News Release
For Immediate Release
Contact: Terry Pell 202-833-8400, ext. 113
E-mail: <pell@cir-usa.org>
July 20, 2012

CIR asks Court to review Kinston, NC case

July 20, 2012 − by McGuire − in Press Releases − Comments Off

Federal voting rights law in question

Washington, DC.— The Center for Individual Rights and lead counsel Michael Carvin of the Jones Day law firm today filed a petition for writ of certiorari asking the Supreme Court to review Nix v. Holder, CIR’s case challenging the constitutionality of Section 5 of the Voting Rights Act, which requires federal preclearance of changes to voting practices in certain state and local jurisdictions.

The Petition argues that the aggressive way Section 5 is now being used by the Holder Justice Department — e.g., to strike down state voter ID laws — makes it imperative that the Court promptly resolve serious and persistent questions about Section 5’s constitutionality.

The Petition emphasizes that Nix v. Holder is the only Section 5 challenge that focuses on the controversial and expansive 2006 substantive amendments to Section 5, which overruled two prior Supreme Court decisions and essentially required covered jurisdictions to focus exclusively on maximizing the ability of minority voters to elect minority candidates.

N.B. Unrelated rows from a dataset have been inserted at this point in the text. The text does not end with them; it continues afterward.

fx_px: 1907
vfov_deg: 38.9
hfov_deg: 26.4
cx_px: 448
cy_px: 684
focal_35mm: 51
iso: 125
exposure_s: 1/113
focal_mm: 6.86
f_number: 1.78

For example, the 2006 amendments effectively require jurisdictions to concentrate minority voters in districts that reliably elect minority candidates. The amendments prohibit a “safe” minority district from ever being converted into several “cross-over” districts or “influence” districts where minority success would depend on forming coalitions with non-minority voters based on issues rather than skin color.

The Petition contends that the 2006 amendments raise serious constitutional questions that strike at the heart of Section 5. Indeed, as one lower court judge has explained, it is impossible to assess the constitutionality of Section 5’s preclearance procedure without considering the nature and degree of the burden imposed by the substantive preclearance standard, including the 2006 amendments.

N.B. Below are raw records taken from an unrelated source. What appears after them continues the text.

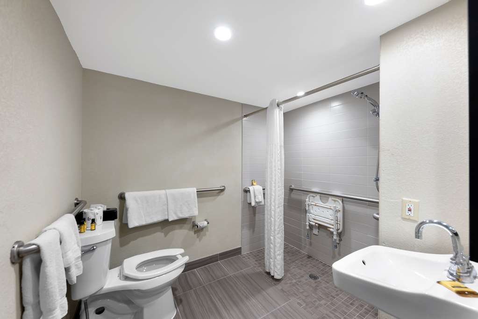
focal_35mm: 13
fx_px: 173
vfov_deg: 85.5
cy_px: 160
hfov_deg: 108.3
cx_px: 239
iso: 200
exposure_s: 1/2.5
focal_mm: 13
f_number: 8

Accordingly, the Petition submits that Nix v. Holder is both a necessary vehicle for the Supreme Court to consider Section 5’s constitutionality and a natural companion vehicle to Shelby County v. Holder, a related challenge where a covered jurisdiction has focused on the irrationality of the formula for selecting the jurisdictions that are covered by Section 5’s preclearance procedure, which relies on three-decade-old voting data rather than current political conditions.

Nix v. Holder grows out of a 2008 referendum in Kinston, North Carolina in which voters decided by a 2 to 1 margin to convert that city’s elections to a nonpartisan system used by the majority of other North Carolina jurisdictions. Using his authority under Section 5, Attorney General Holder refused to preclear the change to nonpartisan voting because he claimed minority office seekers needed the Democratic Party affiliation to attract needed votes from white Democratic voters. CIR then challenged the constitutionality of Section 5 on behalf of several aggrieved Kinston voters, including John Nix, a candidate for Kinston City Council.

After initial proceedings determined that Nix was entitled to challenge Section 5, the District Court for the District of Columbia upheld the statute’s constitutionality. Shortly before the Court of Appeals for the District of Columbia Circuit was to hold oral argument, however, the Attorney General suddenly reversed his 2009 denial of preclearance and moved to dismiss the case on grounds that it was moot. The Court of Appeals granted his motion to dismiss last spring.

Today’s Petition argues that, in addition to the merits of Section 5, the D.C. Circuit’s decision dismissing the case as moot warrants the Supreme Court’s review, because it flatly contradicts the settled standard in cases where a defendant voluntarily ceases its unconstitutional behavior so as to avoid an adjudication on the merits.

Lead Counsel Michael Carvin commented, “It is important that the Supreme Court address the constitutionality of Section 5, which the current Administration has been using in increasingly aggressive and racially divisive ways to invalidate sensible and nondiscriminatory changes in local voting procedure. We believe that Nix v. Holder is a necessary vehicle for the Court to promptly and finally settle all the constitutional problems with Section 5.”

CIR President Terence Pell added, “Whereas the Voting Rights Act has been used in the past to prevent disenfranchisement of black voters, Section 5 is now being used to set aside the votes of black voters in an actual election in favor of the federal government’s presumptions about the preferences of voters in some future election. Such an extraordinary exercise of federal authority is neither supported by the Constitution nor by common sense.”